Mintz directly accused Kerry of anti-Semitism, fair and square.

But Adi Mintz is a super marginal and hardly relevant figure and Yogev is a low ranking freshman in Israel’s parliament. Putting the accusations in their correct place, a Reddit user, in a highly rated comment, compared them to “the TEA Party calling Obama a socialist.”

So for a U.S. Secretary of State to pay attention to Mintz’s comments would be unheard of, unless of course there was another play in motion.

And some play it was.

A day later, none other than United States National Security Adviser Susan Rice, took to Twitter to defend Kerry from “personal attacks” that some took to be a reference to the anti-Semitism accusation.

“Personal attacks in Israel directed at Sec Kerry totally unfounded and unacceptable,” she tweeted.

A full ten days after that, extending the furor far beyond its sell-by-date, John Kerry’s Jewish brother (he converted) penned a dramatic ode to John Kerry’s love of the Jews, replete with oodles of Holocaust imagery and stories about Israel, for Israeli daily Yediot Ahronot.

“…some have recently suggested that my brother, John Kerry, had expressed ‘anti-Semitic undertones’ in his pursuit of a framework for negotiations,” he wrote. “Such charges would be ridiculous if they were not so vile.”

His article made international news.

Of course there is no way Cameron Kerry would have published something like this without specific permission from his brother, John. In addition, the U.S. Embassy in Tel Aviv actively promoted it on Facebook, translating it in full from the original Hebrew to English.

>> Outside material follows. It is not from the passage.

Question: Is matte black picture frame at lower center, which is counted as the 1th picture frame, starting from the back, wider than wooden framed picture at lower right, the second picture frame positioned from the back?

Even as I write these words, almost three full weeks since Kerry made his comments, Israeli leaders are still on the defensive, reasserting that John Kerry is not, in fact, an anti-Semite.

Like the Democrats in 2012, Kerry is free from addressing the real issue, which, as I wrote last month, is that he insists on talking to the Israelis like he is a mafia kingpin.

Israeli cartoonist Yaakov Kirschen put it well in his Dry Bones comic strip. “I aint threatening youse guys with boycotts and stuff, I’m just sayin’ that these things can ‘happen,'” he depicts Kerry as saying. “And without our ‘protection’ you Israelis could get hurt. Real bad.”

The point is that Kerry should never refer to anti-Israel boycotts, violence or de-legitimization as an inevitable outcome of anything, never mind a failure of peace talks, the success of which will likely not ever be in Israel’s hands anyway.

Kerry may not be an anti-Semite, but talking like he does surely enables anti-Israel and anti-Jewish hate whether deliberate or not.

By inflating the anti-Semitism charge, he is walking away scott free.